Quanto alle politiche migratorie, cavallo di battaglia dell’estrema destra in vista del voto Ue (oggi il Rassemblement National di Marine Le Pen stacca di almeno dieci punti il partito presidenziale Renaissance), Macron ha esaltato il patto sull’asilo recentemente approvato a Strasburgo e invocato un’Europa che riprenda “il controllo delle proprie frontiere”, proponendo una “struttura politica” continentale, un “consiglio Schengen” che decida “efficacemente” su migranti, criminalità e terrorismo. Sul fronte economico, il presidente bersagliato in questi ultimi mesi dalle opposizioni per lo stato allarmante delle finanze pubbliche francesi (con un rapporto deficit/Pil schizzato al 5,5% nel 2023, ben al di sopra delle previsioni) ha chiesto “uno shock di investimenti comuni”, ma anche l’introduzione di un “obiettivo di crescita”, oltre al contenimento dell’inflazione. Dinanzi alla concorrenza di Usa e Cina, che “non rispettano” le regole, il leader francese propone “una deroga alla libera concorrenza” su alcuni settori strategici, come l’intelligenza artificiale e le tecnologie verdi.

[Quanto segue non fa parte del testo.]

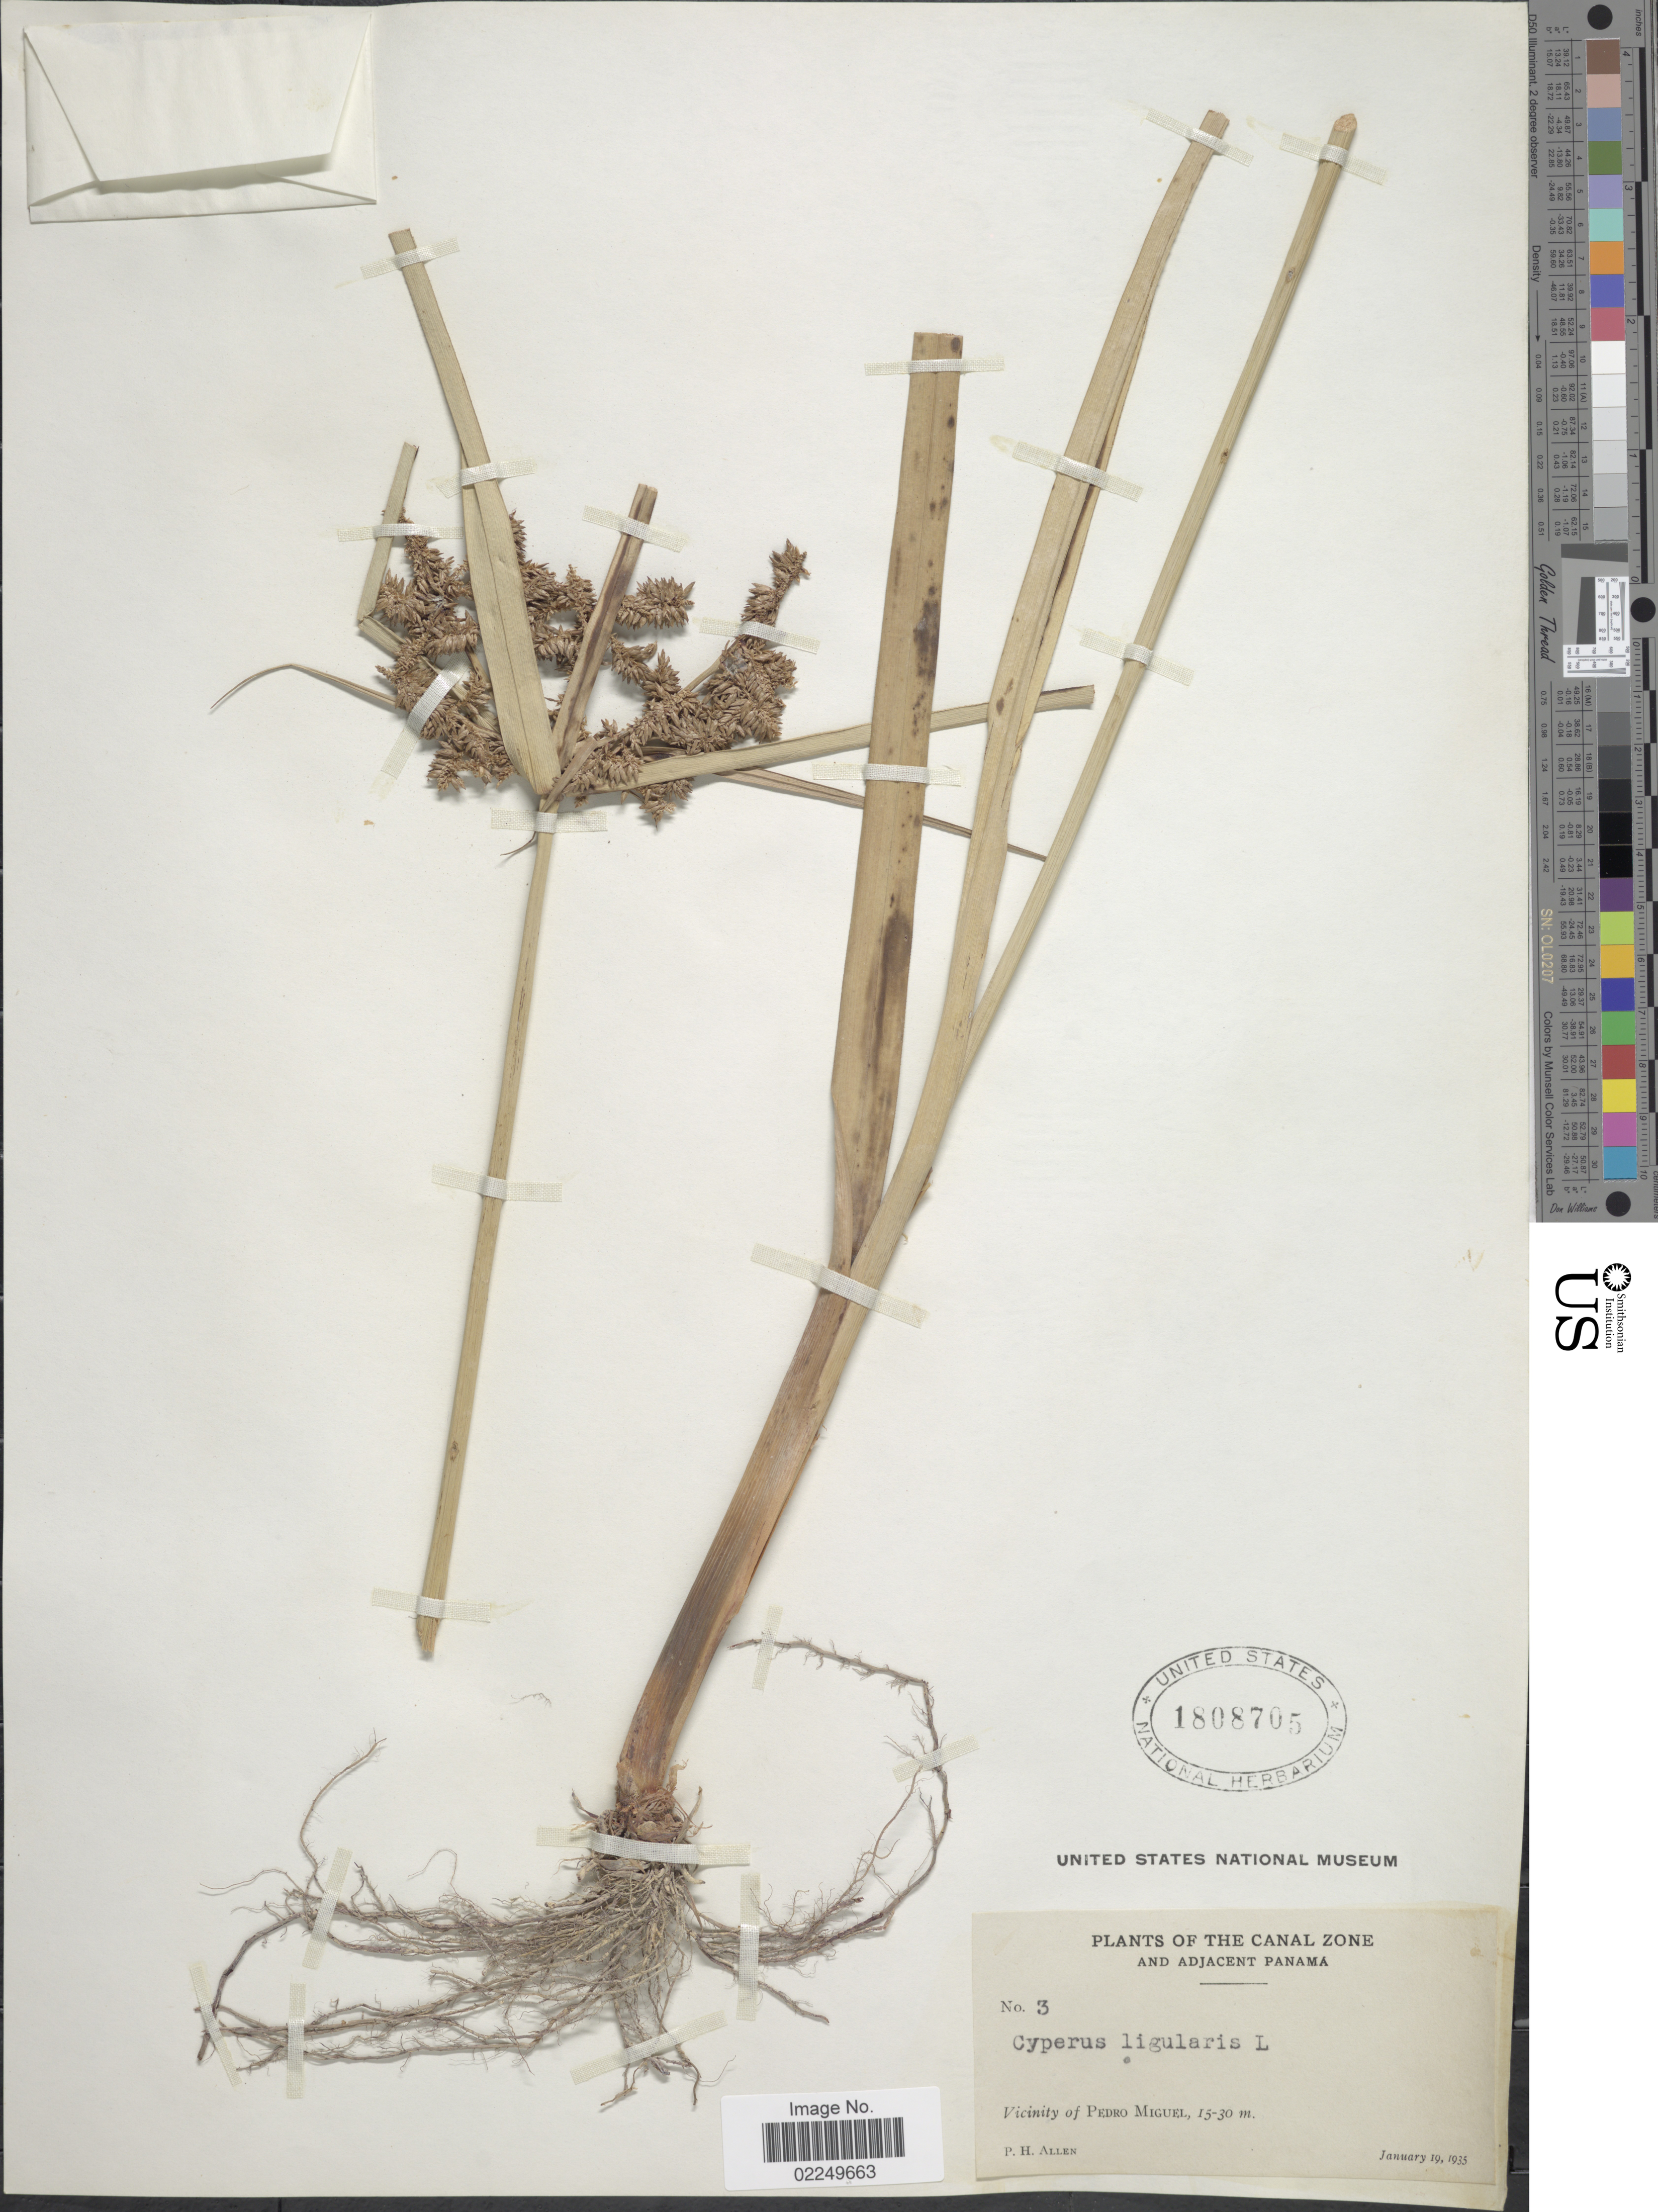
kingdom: Plantae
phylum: Tracheophyta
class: Liliopsida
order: Poales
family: Cyperaceae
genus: Cyperus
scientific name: Cyperus ligularis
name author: L.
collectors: P. H. Allen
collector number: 3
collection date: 1935-01-19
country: Panama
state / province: Colón / Panamá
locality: The Canal Zone and Adjacent Panama, Vicinity of Pedro Miguel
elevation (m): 15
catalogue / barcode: US 1808705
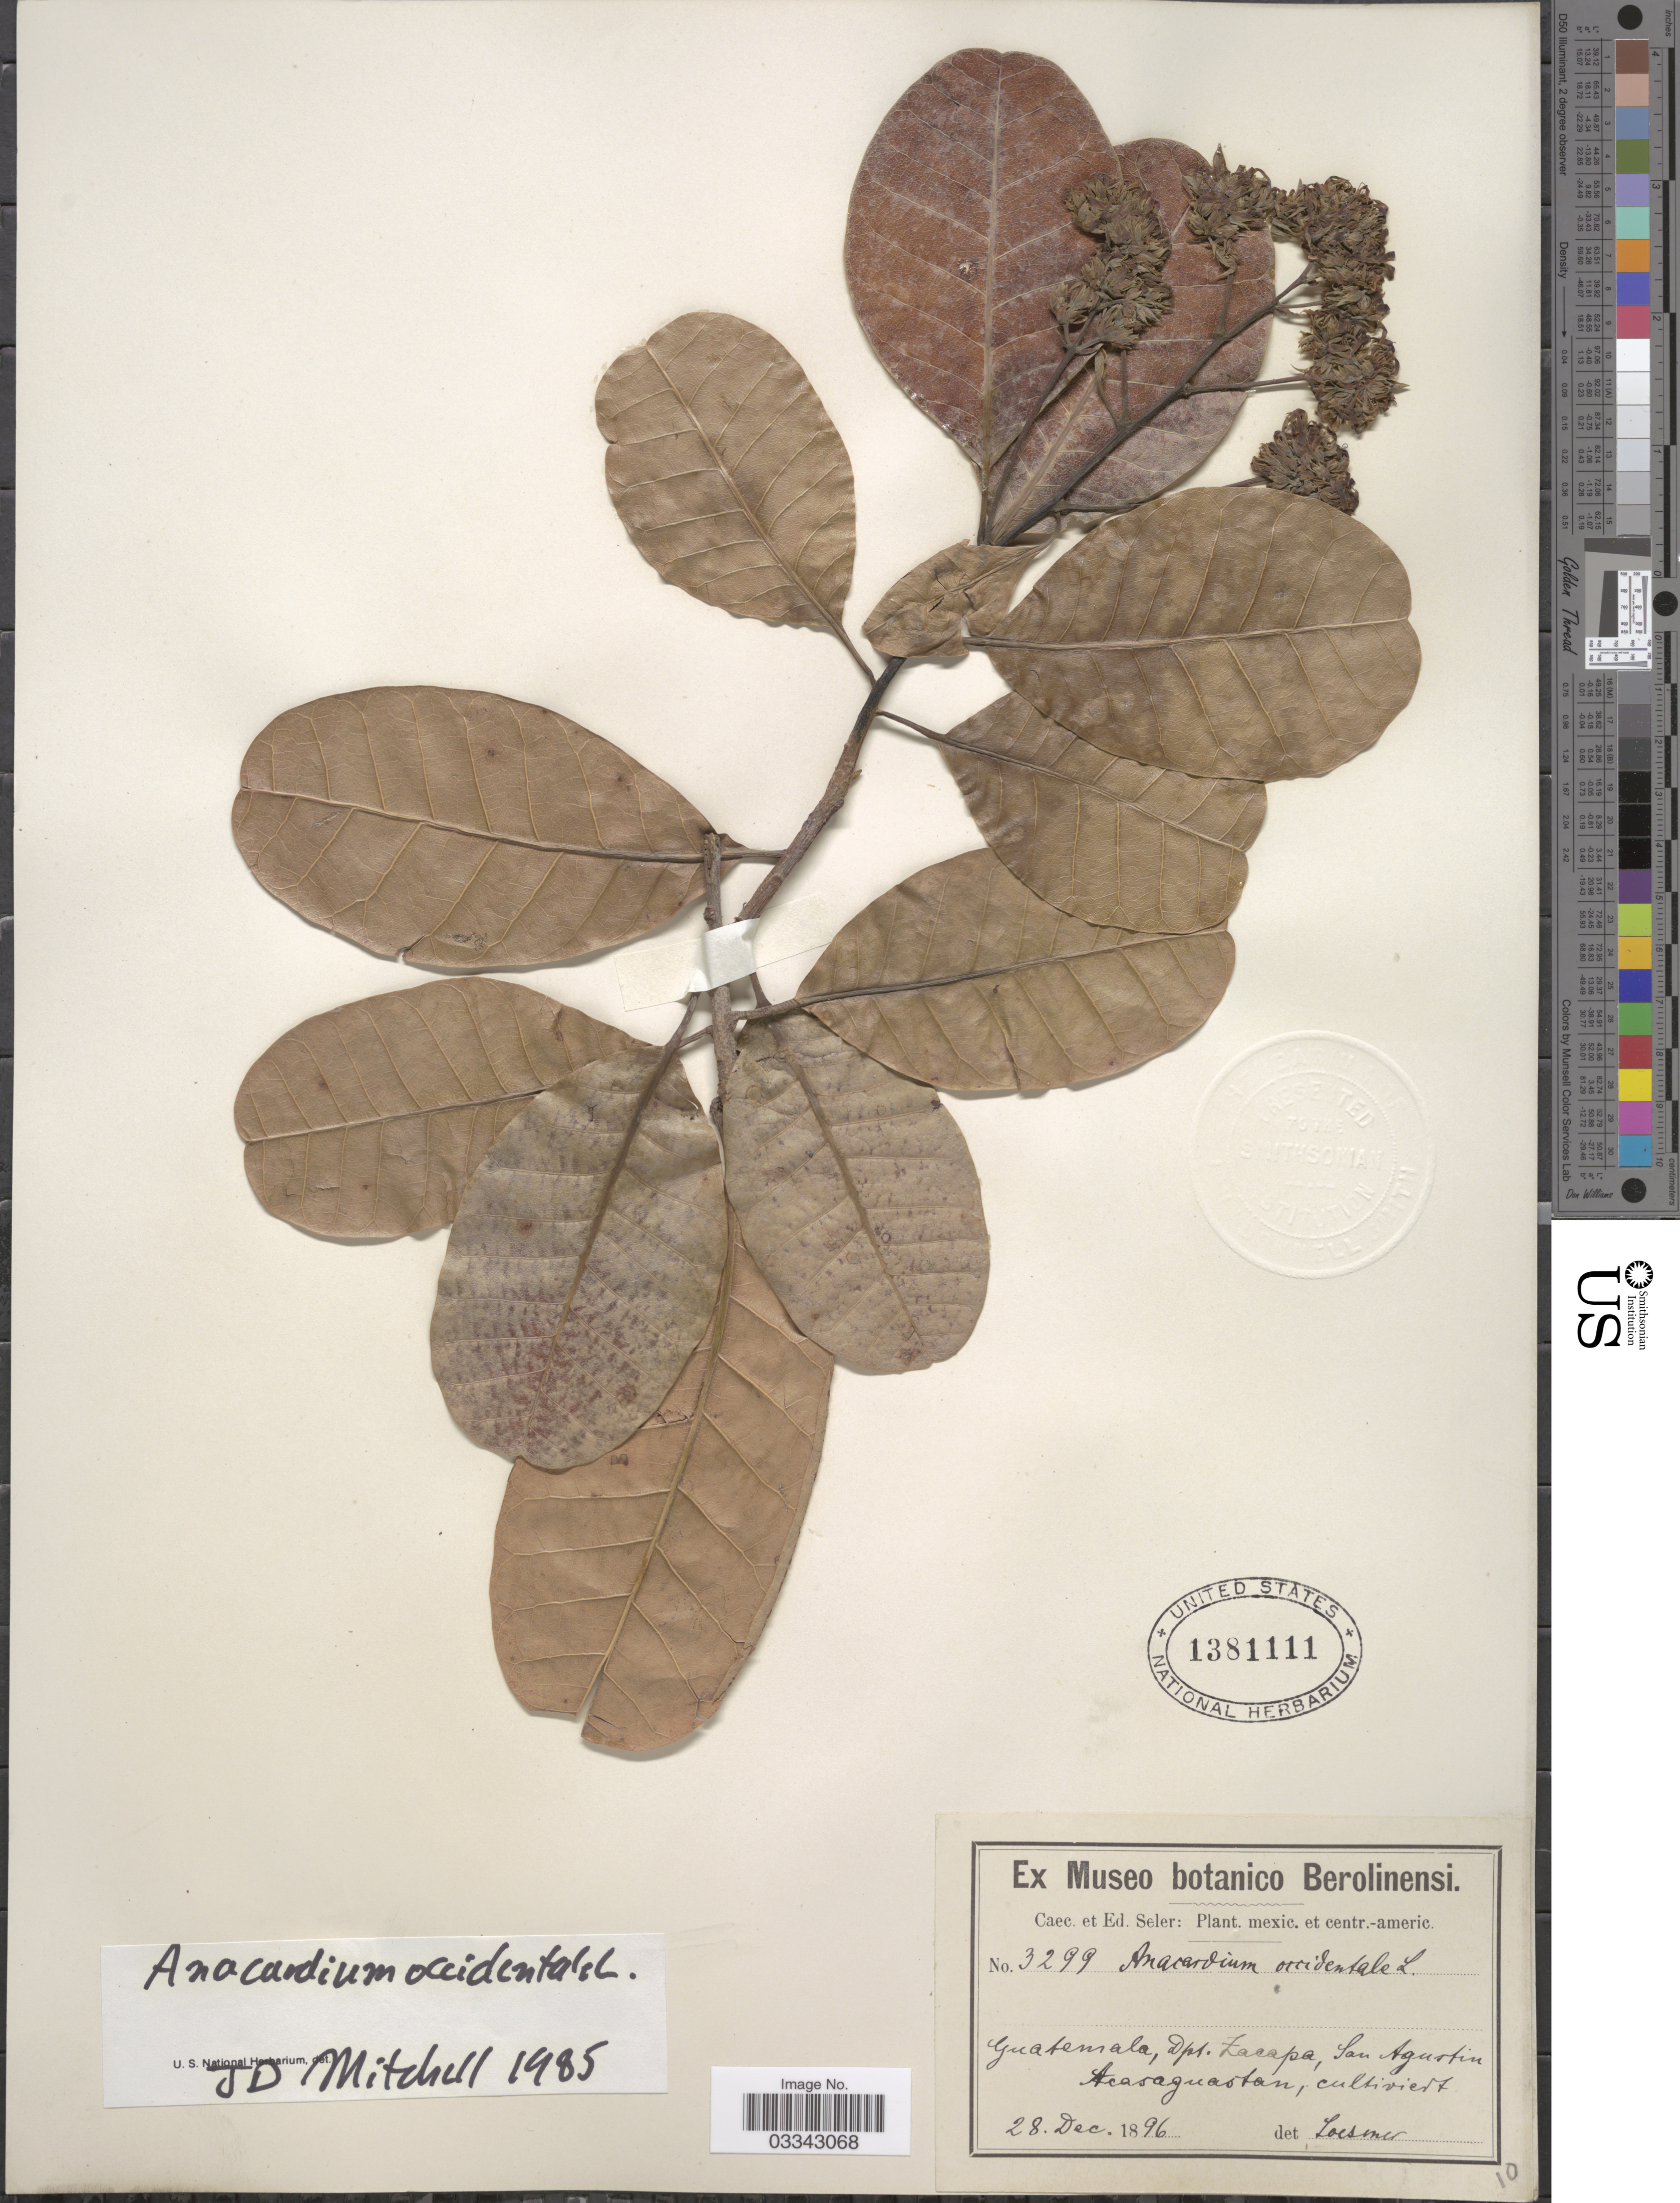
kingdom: Plantae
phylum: Tracheophyta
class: Magnoliopsida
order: Sapindales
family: Anacardiaceae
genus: Anacardium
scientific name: Anacardium occidentale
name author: L.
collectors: ex Caec. et Ed Seler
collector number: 3299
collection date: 1896-12-28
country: Guatemala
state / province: Zacapa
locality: Dept. Zacapa, San Agustin Acasaguastan.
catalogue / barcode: US 1381111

Evocando il rischio di un distacco economico rispetto a Pechino e Washington, Macron si è detto tra l’altro “favorevole” all’ultimo rapporto di Enrico Letta sul futuro mercato unico, in particolare rsipetto all’ampliamento del single market a settori come “l’energia, le telecomunicazioni e i servizi finanziari”. Macron si è appellato infine all’Europa affinché riannodi il filo della propria antica tradizione umanistica, forgiando i cittadini di domani attraverso “il sapere, la cultura e la scienza”. Promuovendo, tra l’altro, “un’Europa della maggiore età digitale a 15 anni”, prima dei quali non può esserci accesso ai social network senza il controllo dei genitori, ma anche “un’alleanza dei musei e delle biblioteche europee”. Oltre all’introduzione di un pass cultura Ue (“un’idea che in Francia, per non essere sciovinisti, abbiamo ripreso all’Italia di Matteo Renzi. E anche questa è l’Europa”, ha detto) e di un “pass interrail” per contribuire alla mobilità dei giovani, come già proposto da Letta. Secondo gli osservatori, il cosiddetto discorso ‘La Sorbonne 2’ voleva segnare in qualche modo l’ingresso di Macron nella campagna per il voto europeo, anche se all’Eliseo respingono seccamente questa versione, ripetendo che si tratta solo di indicare una rotta per il dopo voto e “pesare” sull’agenda strategica della futura Commissione.